Rasputin was a womanizer and believed that sin and then repentance would bring one closer to God. Rumors swirled that Rasputin has seduced the Empress, the Grand Duchesses, and Anne Vyrubova, a close friend of the Czarina whom Rasputin had miraculously brought out of a coma after a train accident. He gained the name of “lover of the Russian queen,” and retained the title of “Russia’s greatest love machine.” Church officials had no say as to what went on in their own churches. Correspondence between the czar and his wife showed that Rasputin did have influence in appointing Ministers in the Duma but not running the country. Any number of highly respected men in the Russian Orthodox Church fell for Rasputin soon after his appearance at the Imperial Court. Those supporters,
in time, turned on Rasputin and tried to have him ran out of St. Petersburg. Rasputin knew how to deal with those types of “hurdles.” If a monk, or even a Bishop, opposed him, they might find themselves suddenly sent on a remote assignment. Because of his “pull” over the czarina, Rasputin held, Russia in one had and the Imperial Court in the other.

The faithful end to Rasputin was bloody and gruesome, just how he may have wanted it. Now our good friend Rasputin after a good seven years had made himself a few enemies. Rasputin was invited to the palace of twenty-nine year old Felix Yussupov for a midnight dinner in the year of 1916. Two right-wing members of the Duma and a fashionable doctor all took an active role in the murder of Grigorii. First he was lead into a small room and fed poisoned cake and wine. Yes, he was fed cakes and Madeira laced with cyanide for two hours straight. Rasputin seemed to have suspicion, but the poison had no effect upon him. The prince went to check on the party upstairs, in reality asking his allies what to do. He returned with a concealed weapon and directed Grigorii to gaze at a crucifix on the wall, while at the same time shooting him point-blank in the back. The rest ran to the scene and the member doctor pronounced him dead. The conspirators talked of bodily disposal and Grigorii jumped up and ran out of the room heading for the gate. They continued to shoot at him and he was shot in the back once more and then in the head.
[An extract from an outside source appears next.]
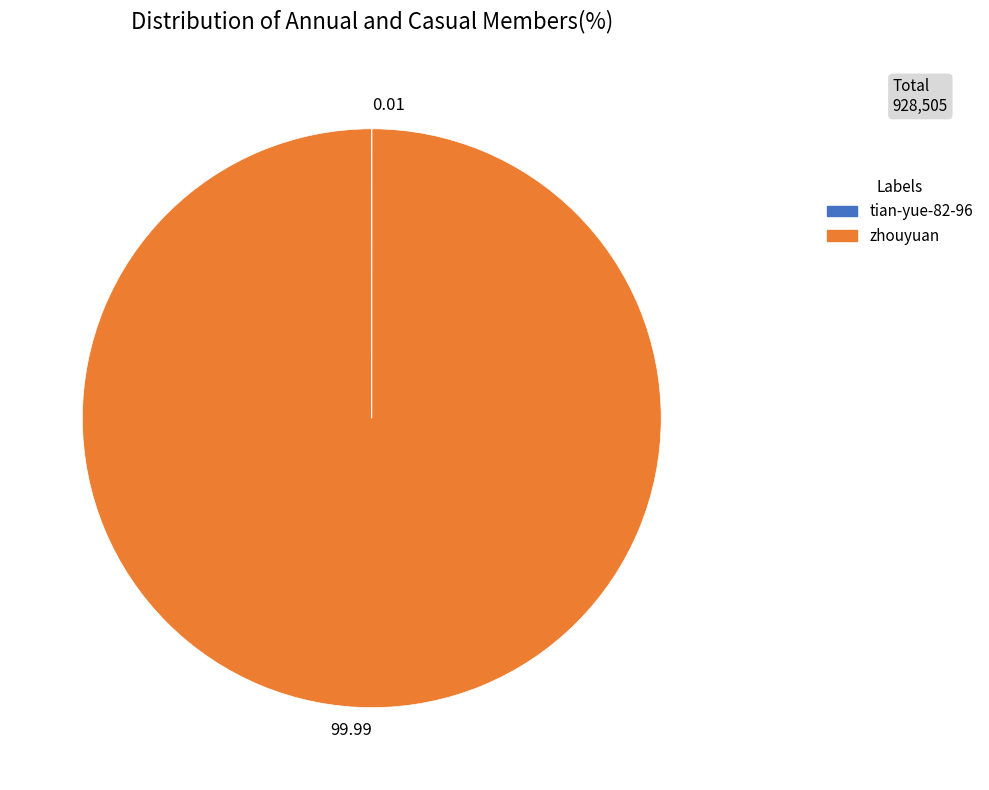

What is the largest slice in the pie chart?

zhouyuan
Still alive after poison and bullets, he was beaten, tied with chain and tossed into the Neva river to drown. Three days later when the body was removed from the river, it was found that his lungs were filled with water. Rasputin had still been alive while in the water and cause of death was drowning. According to an anonymous source, “Some would say that they had seen Rasputin leaving the city . . . of course none of this could be proven but it adds interesting
spice to the story of a less than priestly priest whose healing powers seemed equaled by his seeming immortality. The part Rasputin played in Russian history has little to do with facts it comes from the tangled mass of hearsay and innuendo in which he was wrapped. It was not so much what Rasputin did but what he was rumored to do that mattered in history. In this respect he was, literally, a legend in his own time. The legend was known to the whole of Russia, the man to very few. Even the manner of his death was legendary, nor do the legends end with his death. Grigorii Yefimovich Rasputin lead one of the unusual and mysterious life and death stories ever lived. The early life, the Russian influence he gained, and the death of this amazing man all contribute to his legend. Many believed Rasputin was mad, but he was not mad he was a man of spiritual healing in an unknown form. Aristotle sums it up best in saying, “There was never a genius without a tincture of madness.”